Streaming Overtakes Live TV Among Consumer Viewing Preferences: Study

I think the biggest reason for this is because YouTube/Twitch are engaging platforms. TV is a form of one-way communication, where an audience consumes what they are being fed by the creators, and with no interaction at all.

YouTube and Twitch on the other hand, provide an opportunity to engage with the content creator, and in many cases influence the content being produced simply by being a voice in the audience. And for famous YouTubers, those audiences are comprised of millions of people. The most popular YouTuber right now is a guy named PewDiePie, who has over 43 million subscribers—one guy, making YouTube videos, 43 million fans. Incredible.

And being YouTube famous doesn’t necessarily mean hitting the heights of a PewDiePie. My whole blog is dedicated to a group of YouTubers who don’t have a million subscribers, but they have a fanbase that is one of the most positive, passionate, and engaged communities on the Internet. I can honestly say that I love being a part of this community, and I love the Kinda Funny crew.
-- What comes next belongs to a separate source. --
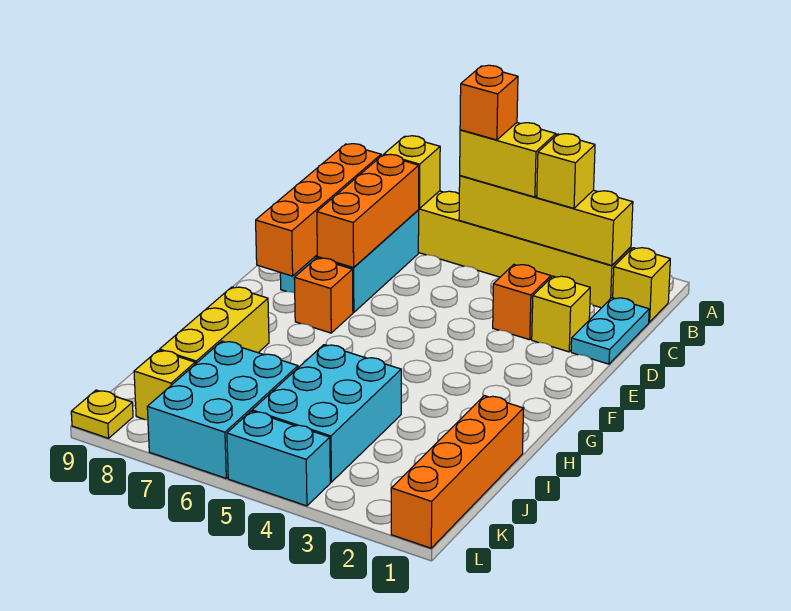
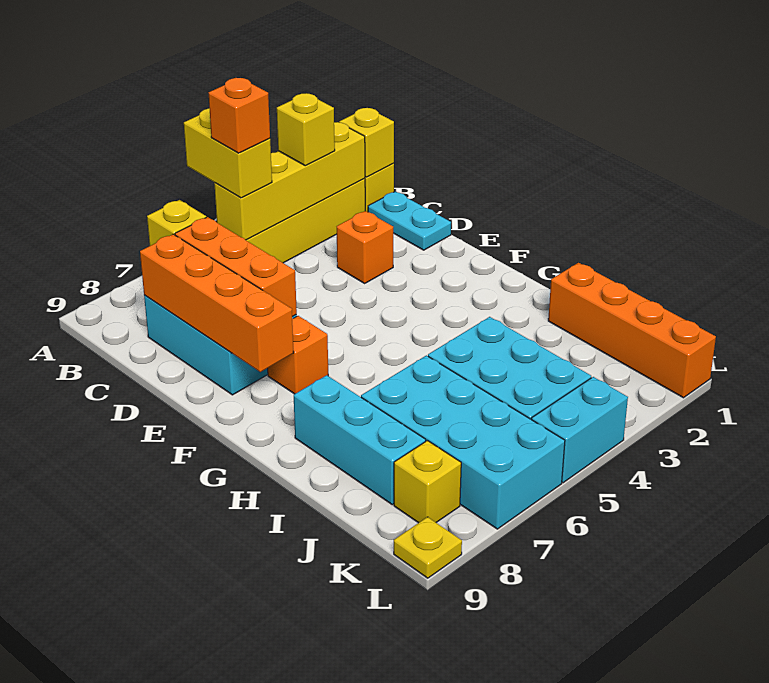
yellow 1x2 brick [460,123,556,197] -> yellow 1x2 brick turned to [184,108,272,198]
yellow 1x1 brick [532,276,590,352] -> yellow 1x1 brick moved to [339,108,394,177]
yellow 1x3 brick [160,287,269,364] -> cyan 1x3 brick [294,375,426,505]
cyan 2x3 brick [147,341,298,478] -> cyan 2x4 brick [361,355,565,529]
Being YouTube famous is all about this love from your audience, and it’s the biggest reason I want to be YouTube famous over TV famous. It’s not just that YouTube is overtaking TV for eyes on screens, but it’s the fan engagement that makes being YouTube famous special.

What does YouTube fame look like?

The video below features famous YouTuber Markiplier reacting to a fan-made video celebrating his achievement of hitting six million subscribers (today he has over 12 million). This is what being YouTube famous is all about—having an engaged audience that truly loves what you do, and in turn loves you.

The video his fans made for him is intimate, honest, and caring, and his reaction reflects that love. Fame doesn’t get any more real, or any better, than this. And it’s why I’ll take YouTube fame over TV fame any day.